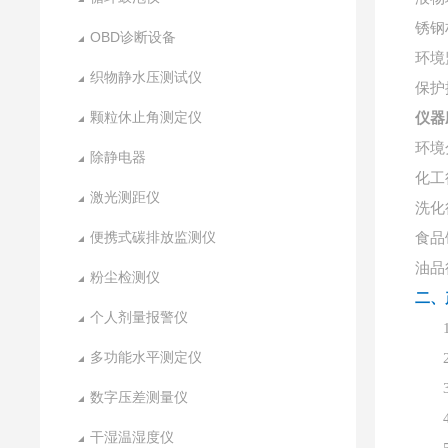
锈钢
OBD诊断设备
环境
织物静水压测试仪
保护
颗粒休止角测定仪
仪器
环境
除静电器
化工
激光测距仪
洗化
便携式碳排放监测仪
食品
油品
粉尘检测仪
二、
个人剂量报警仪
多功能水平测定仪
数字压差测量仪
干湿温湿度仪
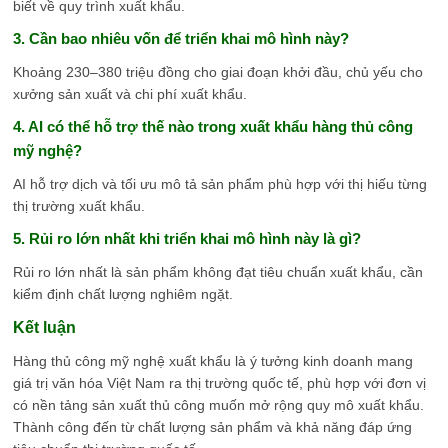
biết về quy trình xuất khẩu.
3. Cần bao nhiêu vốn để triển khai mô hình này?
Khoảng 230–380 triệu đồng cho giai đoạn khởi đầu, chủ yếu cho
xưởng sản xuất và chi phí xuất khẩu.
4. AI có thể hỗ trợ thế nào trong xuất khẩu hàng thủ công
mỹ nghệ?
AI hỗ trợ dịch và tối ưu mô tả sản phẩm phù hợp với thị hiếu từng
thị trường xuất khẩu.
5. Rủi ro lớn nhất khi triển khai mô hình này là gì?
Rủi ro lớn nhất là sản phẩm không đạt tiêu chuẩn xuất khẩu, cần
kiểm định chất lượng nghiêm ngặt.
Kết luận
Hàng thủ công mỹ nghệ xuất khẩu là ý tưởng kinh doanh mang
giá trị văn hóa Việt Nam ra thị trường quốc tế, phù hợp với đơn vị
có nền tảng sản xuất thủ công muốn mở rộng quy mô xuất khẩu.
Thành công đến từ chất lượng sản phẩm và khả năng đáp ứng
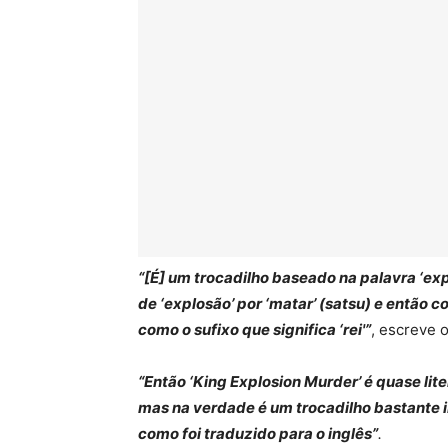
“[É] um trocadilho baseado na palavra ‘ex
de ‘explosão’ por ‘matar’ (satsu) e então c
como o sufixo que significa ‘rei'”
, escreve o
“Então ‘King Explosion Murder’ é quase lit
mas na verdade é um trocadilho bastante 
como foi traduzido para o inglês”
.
◆ ◆ ◆ ◆ ◆ ◆ ◆
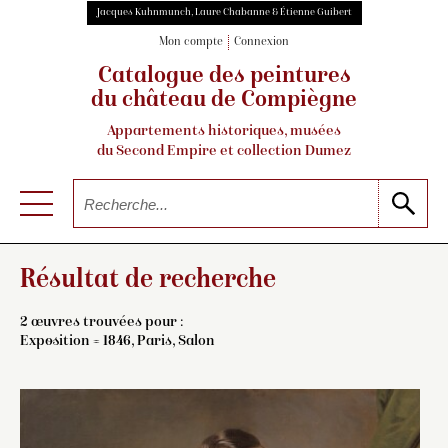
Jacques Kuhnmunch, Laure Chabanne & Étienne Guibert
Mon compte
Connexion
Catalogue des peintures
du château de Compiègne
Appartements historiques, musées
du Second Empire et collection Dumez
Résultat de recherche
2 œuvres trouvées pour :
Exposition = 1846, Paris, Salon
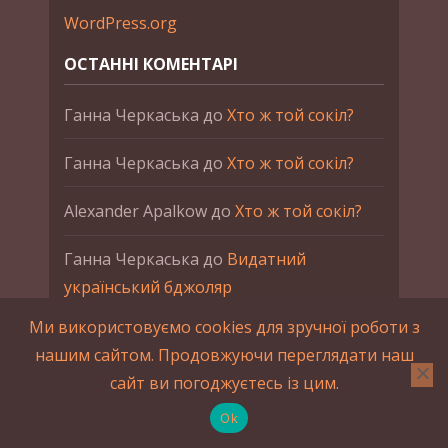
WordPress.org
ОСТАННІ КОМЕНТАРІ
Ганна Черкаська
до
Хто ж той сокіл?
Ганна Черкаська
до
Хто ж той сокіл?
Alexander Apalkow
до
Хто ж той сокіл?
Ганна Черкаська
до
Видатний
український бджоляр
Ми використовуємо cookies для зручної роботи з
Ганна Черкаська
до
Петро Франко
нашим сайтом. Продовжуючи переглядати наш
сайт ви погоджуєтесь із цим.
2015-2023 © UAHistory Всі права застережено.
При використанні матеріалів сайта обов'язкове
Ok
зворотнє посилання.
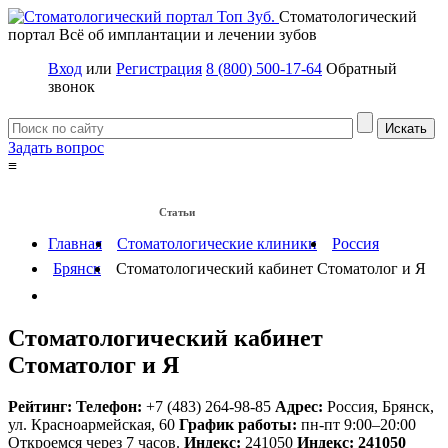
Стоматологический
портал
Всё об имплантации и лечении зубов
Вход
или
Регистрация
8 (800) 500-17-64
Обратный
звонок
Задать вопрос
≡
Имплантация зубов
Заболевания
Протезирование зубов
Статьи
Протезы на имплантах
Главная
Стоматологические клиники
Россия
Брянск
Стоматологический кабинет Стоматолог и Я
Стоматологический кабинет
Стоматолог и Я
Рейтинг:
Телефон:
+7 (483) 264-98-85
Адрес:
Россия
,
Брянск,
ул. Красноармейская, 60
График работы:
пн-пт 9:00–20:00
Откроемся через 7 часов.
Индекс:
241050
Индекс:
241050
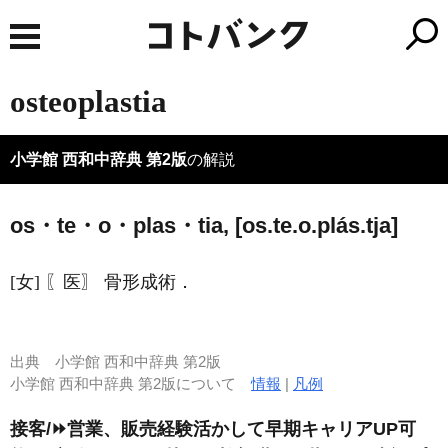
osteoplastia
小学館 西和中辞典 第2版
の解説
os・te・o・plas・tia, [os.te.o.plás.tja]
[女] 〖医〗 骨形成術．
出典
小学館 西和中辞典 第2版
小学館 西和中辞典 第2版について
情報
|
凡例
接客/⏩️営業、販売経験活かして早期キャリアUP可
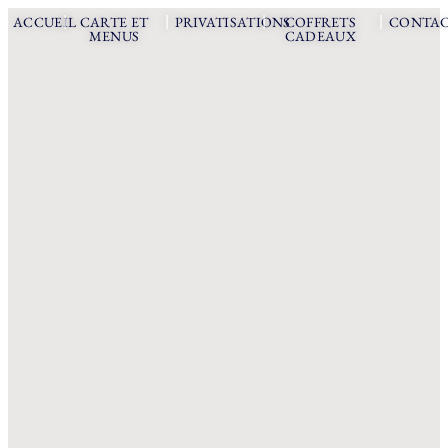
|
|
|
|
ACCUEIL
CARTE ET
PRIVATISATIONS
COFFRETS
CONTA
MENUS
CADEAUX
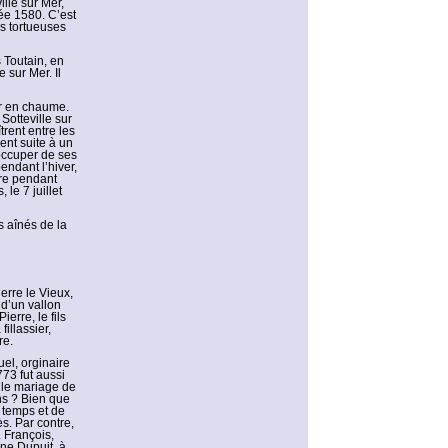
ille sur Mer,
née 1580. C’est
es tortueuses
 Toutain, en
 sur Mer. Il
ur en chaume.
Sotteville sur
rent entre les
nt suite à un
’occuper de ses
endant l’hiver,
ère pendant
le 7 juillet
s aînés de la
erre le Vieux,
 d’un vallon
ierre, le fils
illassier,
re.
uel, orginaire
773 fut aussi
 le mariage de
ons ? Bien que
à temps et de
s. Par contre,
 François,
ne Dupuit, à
◆ ◆ ◆ ◆ ◆ ◆ ◆
Pictures excluded, transcribe the listing above exactly from the line with "Регистрация" through the line with "ne Dupuit, à", and no further.

Регистрация
8 (800) 500-17-64
Обратный
звонок
Задать вопрос
≡
Имплантация зубов
Заболевания
Протезирование зубов
Статьи
Протезы на имплантах
Главная
Стоматологические клиники
Россия
Брянск
Стоматологический кабинет Стоматолог и Я
Стоматологический кабинет
Стоматолог и Я
Рейтинг:
Телефон:
+7 (483) 264-98-85
Адрес:
Россия
,
Брянск,
ул. Красноармейская, 60
График работы:
пн-пт 9:00–20:00
Откроемся через 7 часов.
Индекс:
241050
Индекс:
241050
osteoplastia
小学館 西和中辞典 第2版
の解説
os・te・o・plas・tia, [os.te.o.plás.tja]
[女] 〖医〗 骨形成術．
出典
小学館 西和中辞典 第2版
小学館 西和中辞典 第2版について
情報
|
凡例
接客/⏩️営業、販売経験活かして早期キャリアUP可
|
|
|
|
ACCUEIL
CARTE ET
PRIVATISATIONS
COFFRETS
CONTA
MENUS
CADEAUX
ille sur Mer,
née 1580. C’est
es tortueuses
 Toutain, en
 sur Mer. Il
ur en chaume.
Sotteville sur
rent entre les
nt suite à un
’occuper de ses
endant l’hiver,
ère pendant
le 7 juillet
s aînés de la
erre le Vieux,
 d’un vallon
ierre, le fils
illassier,
re.
uel, orginaire
773 fut aussi
 le mariage de
ons ? Bien que
à temps et de
s. Par contre,
 François,
ne Dupuit, à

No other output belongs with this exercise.